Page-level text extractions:
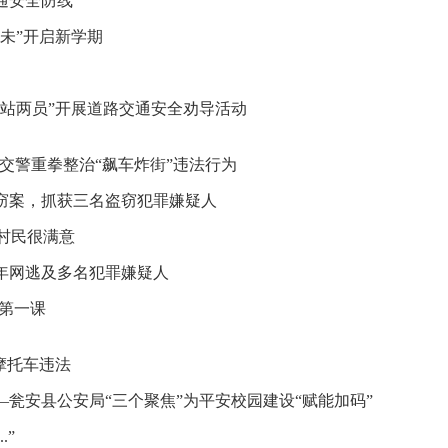
通安全防线
未”开启新学期
站两员”开展道路交通安全劝导活动
安交警重拳整治“飙车炸街”违法行为
窃案，抓获三名盗窃犯罪嫌疑人
的村民很满意
年网逃及多名犯罪嫌疑人
学第一课
摩托车违法
瓮安县公安局“三个聚焦”为平安校园建设“赋能加码”
.”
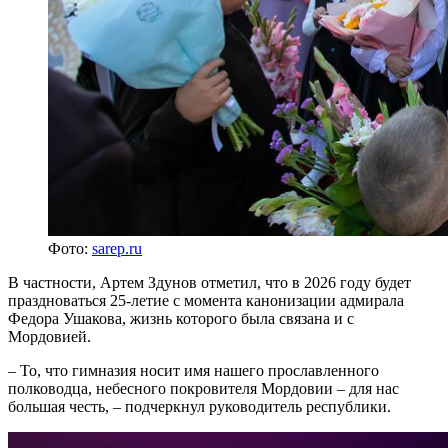
Фото:
sarep.ru
В частности, Артем Здунов отметил, что в 2026 году будет
праздноваться 25-летие с момента канонизации адмирала
Федора Ушакова, жизнь которого была связана и с
Мордовией.
– То, что гимназия носит имя нашего прославленного
полководца, небесного покровителя Мордовии – для нас
большая честь, – подчеркнул руководитель республики.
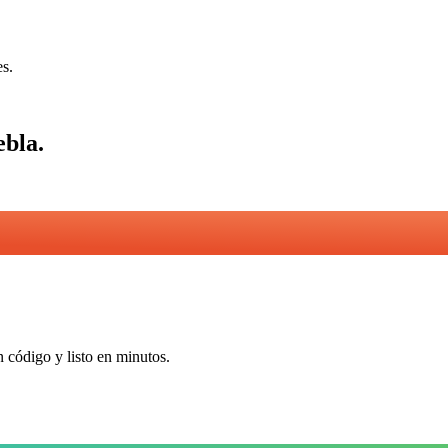
es.
ebla
.
n código y listo en minutos.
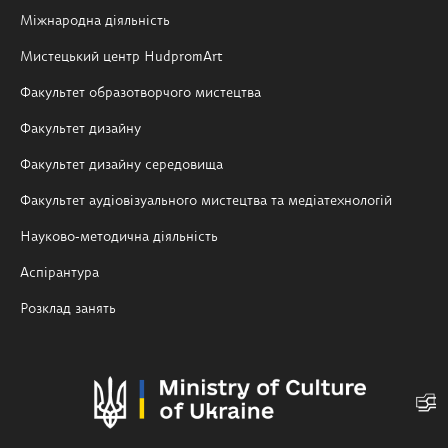
Міжнародна діяльність
Мистецький центр HudpromArt
Факультет образотворчого мистецтва
Факультет дизайну
Факультет дизайну середовища
Факультет аудіовізуального мистецтва та медіатехнологій
Науково-методична діяльність
Аспірантура
Розклад занять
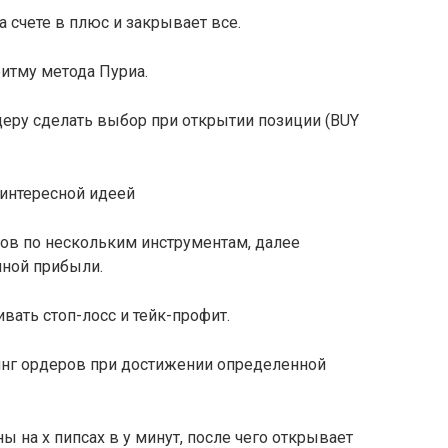
счете в плюс и закрывает все.
итму метода Пуриа.
йдеру сделать выбор при открытии позиции (BUY
 интересной идеей
ров по нескольким инструментам, далее
нной прибыли.
вать стоп-лосс и тейк-профит.
инг ордеров при достижении определенной
 на х пипсах в y минут, после чего открывает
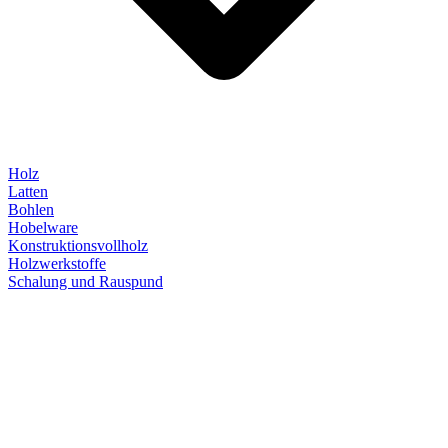
Holz
Latten
Bohlen
Hobelware
Konstruktionsvollholz
Holzwerkstoffe
Schalung und Rauspund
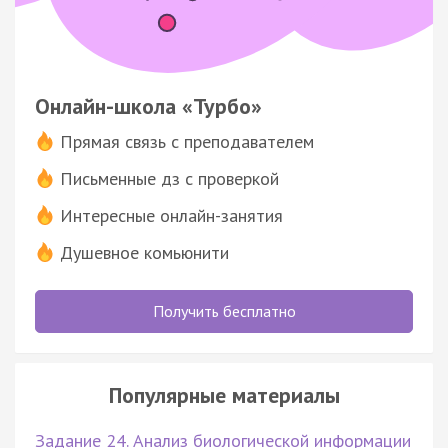
Онлайн-школа «Турбо»
Прямая связь с преподавателем
Письменные дз с проверкой
Интересные онлайн-занятия
Душевное комьюнити
Получить бесплатно
Популярные материалы
Задание 24. Анализ биологической информации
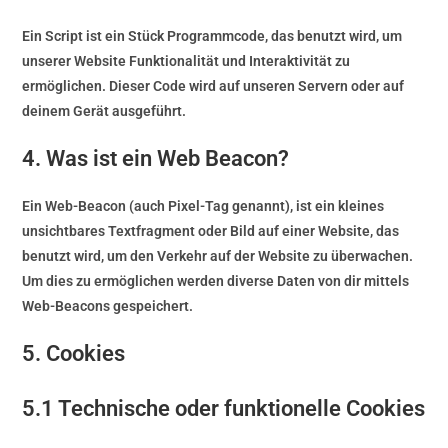
Ein Script ist ein Stück Programmcode, das benutzt wird, um
unserer Website Funktionalität und Interaktivität zu
ermöglichen. Dieser Code wird auf unseren Servern oder auf
deinem Gerät ausgeführt.
4. Was ist ein Web Beacon?
Ein Web-Beacon (auch Pixel-Tag genannt), ist ein kleines
unsichtbares Textfragment oder Bild auf einer Website, das
benutzt wird, um den Verkehr auf der Website zu überwachen.
Um dies zu ermöglichen werden diverse Daten von dir mittels
Web-Beacons gespeichert.
5. Cookies
5.1 Technische oder funktionelle Cookies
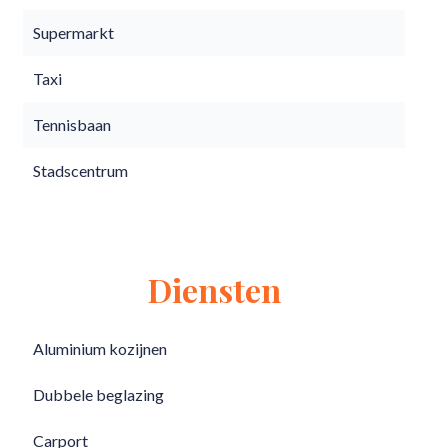
Supermarkt
Taxi
Tennisbaan
Stadscentrum
Diensten
Aluminium kozijnen
Dubbele beglazing
Carport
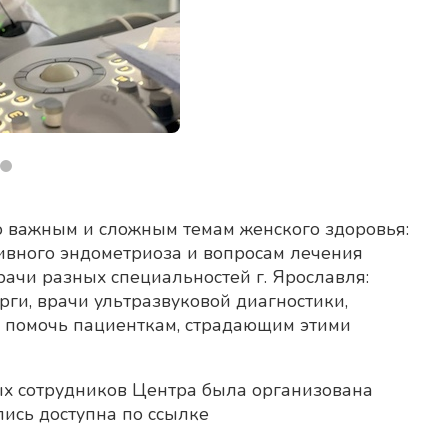
 важным и сложным темам женского здоровья:
ивного эндометриоза и вопросам лечения
рачи разных специальностей г. Ярославля:
урги, врачи ультразвуковой диагностики,
е помочь пациенткам, страдающим этими
ных сотрудников Центра была организована
ись доступна по ссылке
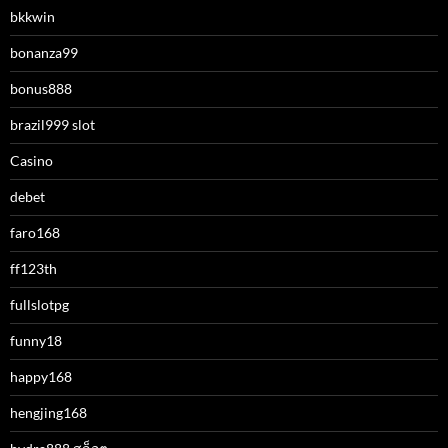
bkkwin
bonanza99
bonus888
brazil999 slot
Casino
debet
faro168
ff123th
fullslotpg
funny18
happy168
hengjing168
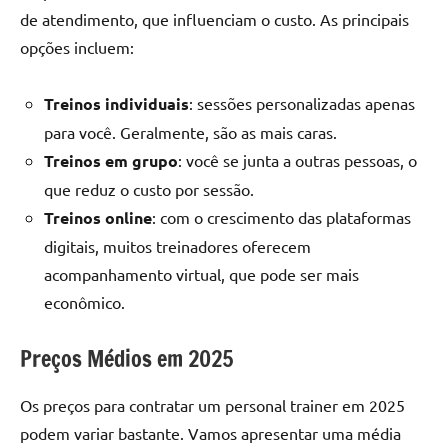
de atendimento, que influenciam o custo. As principais
opções incluem:
Treinos individuais
: sessões personalizadas apenas
para você. Geralmente, são as mais caras.
Treinos em grupo
: você se junta a outras pessoas, o
que reduz o custo por sessão.
Treinos online
: com o crescimento das plataformas
digitais, muitos treinadores oferecem
acompanhamento virtual, que pode ser mais
econômico.
Preços Médios em 2025
Os preços para contratar um personal trainer em 2025
podem variar bastante. Vamos apresentar uma média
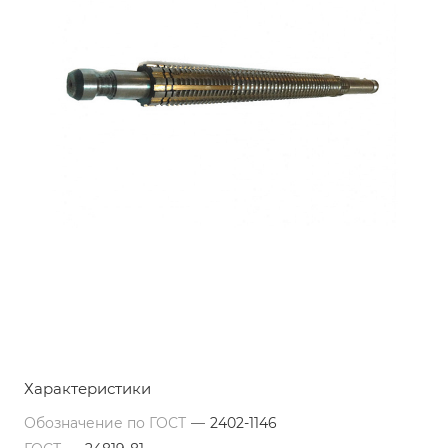
Характеристики
Обозначение по ГОСТ
—
2402-1146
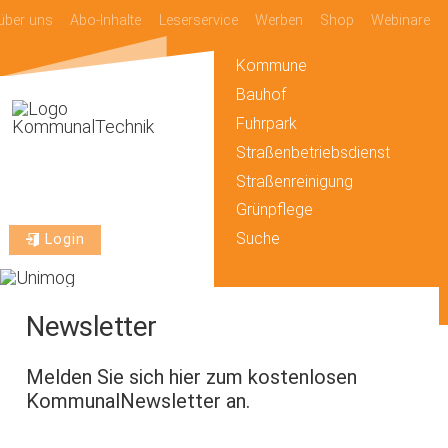
über uns
Abo-Inhalte
Leserservice
Werben
Shop
Webinare
Kommune
Bauhof
Fuhrpark
Straßenbetriebsdienst
Straßenreinigung
Grünpflege
Suche
Login
Newsletter
Melden Sie sich hier zum kostenlosen
KommunalNewsletter an.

WORK REQUEST: Please swap "Аспірантура" for "Докторантура" in the listing from its start through the line containing "Розклад занять", both ends included, and give those lines again with nothing else changed. Leave the pictures out of your answer.

RESULT FOR THIS EXERCISE:
通安全防线
未”开启新学期
站两员”开展道路交通安全劝导活动
安交警重拳整治“飙车炸街”违法行为
窃案，抓获三名盗窃犯罪嫌疑人
的村民很满意
年网逃及多名犯罪嫌疑人
学第一课
摩托车违法
瓮安县公安局“三个聚焦”为平安校园建设“赋能加码”
.”
Фото:
sarep.ru
В частности, Артем Здунов отметил, что в 2026 году будет
праздноваться 25-летие с момента канонизации адмирала
Федора Ушакова, жизнь которого была связана и с
Мордовией.
– То, что гимназия носит имя нашего прославленного
полководца, небесного покровителя Мордовии – для нас
большая честь, – подчеркнул руководитель республики.
es.
ebla
.
n código y listo en minutos.
Міжнародна діяльність
Мистецький центр HudpromArt
Факультет образотворчого мистецтва
Факультет дизайну
Факультет дизайну середовища
Факультет аудіовізуального мистецтва та медіатехнологій
Науково-методична діяльність
Докторантура
Розклад занять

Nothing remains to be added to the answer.